Конечно, я тут знал не всех. И не мое это дело тут всех знать, не участковый. Справа и спереди был дом № 31, плотно примыкавший к дому № 33 (32-м была та самая хибара), на стыке между ними и проделан проход-тоннель. Если у этой улицы и в самом деле был когда-то один хозяин, который ее так затейливо пронумеровал, то жить ему полагалось непременно в доме № 31, в той его части, которая была теперь прямо перед моими глазами. Толстый был дом, шикарный. С высокими потолками, и стены явно хорошие. И парадное там было замечательное – даже с дубовыми, несомненно дубовыми панелями. Второй этаж был с фонарем, выходящим даже во двор, для пущей что ли важности, ну а аналогичный фонарь, да еще и обрамленный двумя каменными девками, полулежащими над ним и хоть и с напряжением, но все-таки касающимися друг друга пальчиками, украшал улицу. Практически осенял.
В квартире с фонарем был ремонт недавно, в начале весны. Когда мы тут с Херасковым последний раз сидели, радуясь наступившему солнцу и таянию снегов на крышах, а также – освобождению деревьев из-под снега, во втором этаже заканчивался основательный ремонт. Даже, как я понял, затруднивший прочих жильцов подъезда врезкой в парадную дверь сложного кодового замка, а также – усаживанием внутри консьержки, чего тут уже лет восемьдесят с лишним не видали. И лестницу тоже отремонтировали. Тогда во дворе стоял громадный железный короб, в который по деревянному желобу спускали всякий строительный мусор.

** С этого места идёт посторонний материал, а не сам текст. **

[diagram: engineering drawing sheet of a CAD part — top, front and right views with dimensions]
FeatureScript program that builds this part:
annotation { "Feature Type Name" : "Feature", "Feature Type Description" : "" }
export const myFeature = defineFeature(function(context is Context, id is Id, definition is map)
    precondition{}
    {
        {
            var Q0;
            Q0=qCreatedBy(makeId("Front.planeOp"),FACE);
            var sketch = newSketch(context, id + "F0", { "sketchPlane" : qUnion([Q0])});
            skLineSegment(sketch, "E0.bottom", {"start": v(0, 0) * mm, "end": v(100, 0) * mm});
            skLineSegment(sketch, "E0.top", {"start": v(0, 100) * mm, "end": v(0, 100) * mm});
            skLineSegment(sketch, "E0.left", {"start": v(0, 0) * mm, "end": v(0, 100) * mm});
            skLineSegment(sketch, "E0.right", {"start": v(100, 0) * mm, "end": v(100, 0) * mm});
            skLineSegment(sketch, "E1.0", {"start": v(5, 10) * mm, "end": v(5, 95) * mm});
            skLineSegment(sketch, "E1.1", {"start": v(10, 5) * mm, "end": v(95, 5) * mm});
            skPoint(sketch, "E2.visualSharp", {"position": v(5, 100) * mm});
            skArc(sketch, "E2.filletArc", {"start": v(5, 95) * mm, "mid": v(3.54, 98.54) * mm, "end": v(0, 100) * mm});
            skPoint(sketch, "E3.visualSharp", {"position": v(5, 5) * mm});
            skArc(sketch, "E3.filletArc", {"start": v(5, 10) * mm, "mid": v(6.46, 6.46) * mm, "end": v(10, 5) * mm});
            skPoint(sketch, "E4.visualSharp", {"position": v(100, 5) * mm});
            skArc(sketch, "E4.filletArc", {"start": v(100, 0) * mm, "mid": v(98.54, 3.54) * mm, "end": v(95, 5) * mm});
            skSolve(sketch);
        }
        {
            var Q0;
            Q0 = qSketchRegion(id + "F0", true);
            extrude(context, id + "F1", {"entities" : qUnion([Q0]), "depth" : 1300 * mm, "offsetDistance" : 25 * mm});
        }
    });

Потом туда въехали. Не простые люди, понятно, раз в такой расход вошли. По слухам, туда вселился человек, близкий к самой власти, уж какая она бывает. Детали его деятельности мне, понятно, не ведомы, хотя бы и по причине изрядной аполитичности. Но факт есть факт, я видел этого человека несколько раз в телевизоре, а теперь его лицо мелькнуло в окне. В этом стеклянном фонаре, который со стороны двора никакими разлегшимися лесби украшен не был. Выражение его лица я уловить не мог, но общие контуры лица не оставляли сомнений в том, что это именно он. Говорят, он, как и почти все они, которые не сама власть, а все время вокруг нее, из потомков кого-то, кто был властью в тридцатые годы. Но что ли не из палачей.
Конечно, это я несколько напрягаю атмосферу: это был тот самый начальник Галчинской, которого я однажды, как раз выходя от нее, видел подъезжающим в машине. Не ее непосредственный, главный в конторе. Она, бедная, даже некоторое время обходила этот дом стороной, чтобы с ним не столкнуться. Хотя отчего бы это ей с ним и не столкнуться, что ж такого, что они оказались на одной улице? А с другой-то стороны, чего боялась? Будто он когда-нибудь ходил тут пешком, в магазин. Челядь и домашние – да: судя по новым хорошо одетым лицам, иной раз встречаемым на улице, они действительно иногда ходили пешком, но он – никогда.
Лицо появилось и исчезло. На нем была белая рубашка и жилетка: не темная и не светлая. Хотелось думать, что люди его умственно-политического уровня в состоянии понять, что физическое лицо, находящееся на лавочке среди осыпающихся яблок, вовсе не склонно к терроризму. Да, никакой помехи моему занятию с его стороны не возникло. Так что я с улыбкой, уже начинавшей становиться блаженной, сплевывал все те же фразы – "увлекая его за собой на кушетку…" или же "тело, пахнущее чуть подвяв-шей лилией…", "утро резвилось в хрустальных бокалах с остатками багрового вина на донцах…" Кажется, в этот момент я думал о Мэри.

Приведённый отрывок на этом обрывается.